» DIRECTIVE
Reproduce each line of the entries that carries "esté".

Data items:
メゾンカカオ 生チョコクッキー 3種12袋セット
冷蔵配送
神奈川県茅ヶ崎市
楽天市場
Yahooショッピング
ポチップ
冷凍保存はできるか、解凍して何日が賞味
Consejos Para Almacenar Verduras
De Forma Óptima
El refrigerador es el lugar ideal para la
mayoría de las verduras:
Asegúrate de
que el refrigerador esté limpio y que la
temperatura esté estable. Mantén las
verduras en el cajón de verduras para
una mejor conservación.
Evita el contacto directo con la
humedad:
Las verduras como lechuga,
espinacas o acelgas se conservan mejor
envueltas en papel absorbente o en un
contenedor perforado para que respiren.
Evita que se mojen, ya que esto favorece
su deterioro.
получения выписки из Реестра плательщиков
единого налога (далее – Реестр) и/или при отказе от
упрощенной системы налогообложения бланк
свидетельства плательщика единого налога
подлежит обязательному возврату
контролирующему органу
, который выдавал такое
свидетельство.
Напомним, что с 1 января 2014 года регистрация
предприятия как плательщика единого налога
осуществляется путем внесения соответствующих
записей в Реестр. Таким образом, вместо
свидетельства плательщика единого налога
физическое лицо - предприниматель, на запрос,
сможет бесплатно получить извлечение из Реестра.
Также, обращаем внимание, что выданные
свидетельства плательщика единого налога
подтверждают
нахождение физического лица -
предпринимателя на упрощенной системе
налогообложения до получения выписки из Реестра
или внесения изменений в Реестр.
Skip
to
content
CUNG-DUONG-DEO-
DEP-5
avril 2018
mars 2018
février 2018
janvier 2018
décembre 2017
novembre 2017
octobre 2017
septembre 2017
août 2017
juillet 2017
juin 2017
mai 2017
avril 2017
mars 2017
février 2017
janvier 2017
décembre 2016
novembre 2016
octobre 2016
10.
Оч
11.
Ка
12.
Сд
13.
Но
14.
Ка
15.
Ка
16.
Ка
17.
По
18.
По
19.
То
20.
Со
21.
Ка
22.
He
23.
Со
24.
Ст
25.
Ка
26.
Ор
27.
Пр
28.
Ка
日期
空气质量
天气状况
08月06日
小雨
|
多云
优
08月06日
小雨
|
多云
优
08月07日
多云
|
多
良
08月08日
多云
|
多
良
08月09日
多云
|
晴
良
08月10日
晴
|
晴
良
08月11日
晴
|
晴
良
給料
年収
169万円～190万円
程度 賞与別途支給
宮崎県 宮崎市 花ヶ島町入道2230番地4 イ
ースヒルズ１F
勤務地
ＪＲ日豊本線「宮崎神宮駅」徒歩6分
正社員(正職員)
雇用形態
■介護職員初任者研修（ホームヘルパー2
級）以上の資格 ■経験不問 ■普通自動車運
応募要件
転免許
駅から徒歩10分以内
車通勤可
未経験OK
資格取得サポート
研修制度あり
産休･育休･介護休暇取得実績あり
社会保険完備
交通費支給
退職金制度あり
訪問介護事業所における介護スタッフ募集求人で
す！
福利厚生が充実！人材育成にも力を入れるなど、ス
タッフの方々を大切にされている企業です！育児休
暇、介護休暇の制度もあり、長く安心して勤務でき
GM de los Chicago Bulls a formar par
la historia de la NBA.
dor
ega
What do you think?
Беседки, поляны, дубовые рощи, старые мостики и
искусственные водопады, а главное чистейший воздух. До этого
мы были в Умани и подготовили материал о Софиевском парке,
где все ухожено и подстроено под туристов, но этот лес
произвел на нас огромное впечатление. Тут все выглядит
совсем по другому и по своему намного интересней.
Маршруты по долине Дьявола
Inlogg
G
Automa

» TASK ANSWER
que el refrigerador esté limpio y que la
temperatura esté estable. Mantén las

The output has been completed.